Friday, 4 March 2011

Chicken in red wine

I love to cook with wine. Sometimes I even put it in the food. (Anonymous)

I can't remember where I found this recipe. It is written in my own handwriting and unacknowledged in my trusty recipe book. However, it was the meal I prepared for our wedding day. Yes, you read that right: I prepared. We got married on a shoestring, and I did far too much myself, including making my own dress and making the meal. While I did have practical help with some things, I was largely unsupported on any personal level, so that, by the time our wedding day arrived, I was stressed to the max. It was a miserable day for me.

Fortunately, it was no indication of the sort of marriage that was to follow. I have seen some splendiferous weddings, followed by miserable marriages. I have also seen some very ordinary weddings followed by wonderful marriages. So I always tell my kids (and anyone else that will listen): it's not about the wedding, it's about the marriage, and the wedding is just the first day of married life.

I made it again just recently for my husband's 50th birthday.

Here endeth the lesson. And here beginneth the recipe.
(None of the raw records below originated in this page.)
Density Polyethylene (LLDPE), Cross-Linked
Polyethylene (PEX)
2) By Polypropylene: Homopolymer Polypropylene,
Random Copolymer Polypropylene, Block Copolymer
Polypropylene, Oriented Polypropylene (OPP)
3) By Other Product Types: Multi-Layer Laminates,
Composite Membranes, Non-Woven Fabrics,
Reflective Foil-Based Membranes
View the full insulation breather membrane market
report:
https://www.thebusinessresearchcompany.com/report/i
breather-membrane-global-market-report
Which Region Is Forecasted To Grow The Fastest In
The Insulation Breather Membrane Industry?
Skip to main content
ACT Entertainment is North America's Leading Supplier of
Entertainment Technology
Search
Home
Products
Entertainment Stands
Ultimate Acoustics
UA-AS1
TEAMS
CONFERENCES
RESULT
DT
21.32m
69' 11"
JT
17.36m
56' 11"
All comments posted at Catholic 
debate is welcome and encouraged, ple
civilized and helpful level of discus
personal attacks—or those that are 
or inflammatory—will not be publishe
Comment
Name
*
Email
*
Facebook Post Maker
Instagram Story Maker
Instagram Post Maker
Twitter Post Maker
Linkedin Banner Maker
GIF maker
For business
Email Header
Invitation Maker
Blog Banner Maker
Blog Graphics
Although this is the hob version of the recipe, you can make it as a casserole if you prefer - I've done that. I'm sure it would work in a slow cooker, too.

1.5kg chicken portions
50ml seasoned flour (flour with a little salt, pepper, mixed herbs and a pinch of paprika)
6 rashers of bacon, diced
1 onion, chopped
2 cloves garlic, chopped or crushed
50ml oil
15ml margarine or butter

20 small onions/shallots
125g button mushrooms
20g fresh parsley, chopped
500ml red wine
2 bay leaves
salt and pepper to taste (I don't add any)
50ml brandy (optional)

  • Dredge the chicken in the seasoned flour and set aside for a moment.
  • Fry the bacon until crisp. If you like, you can use a little of the oil. I tend not to - there's enough fat in bacon to dry fry. I use a large saucepan for this, instead of a frying pan, then I can just use one vessel for the entire process, and avoid ending up with a kitchen full of dishes. Remove and set aside for a moment.
  • Add the oil (or what's left of it) and the butter to the pan.
  • When the butter has melted, saute the small onions/shallots and mushrooms for 5 minutes. Remove and set aside.
  • Brown the chicken pieces.
  • Add the wine and bay leaves and (optional) salt and pepper to taste. Bring to the boil.
  • Reduce heat and simmer for 1 hour.
  • Add chopped onion, garlic, bacon, parsley and (if necessary) a little more water, and simmer for 10 minutes.
  • Add brandy and flambe. This step is optional. I tend to add the brandy and not flame. ;o)
  • Add the whole onions and mushrooms and bring back to the boil.
  • Serve with rice and vegetables. It works well with savoy cabbage and carrots.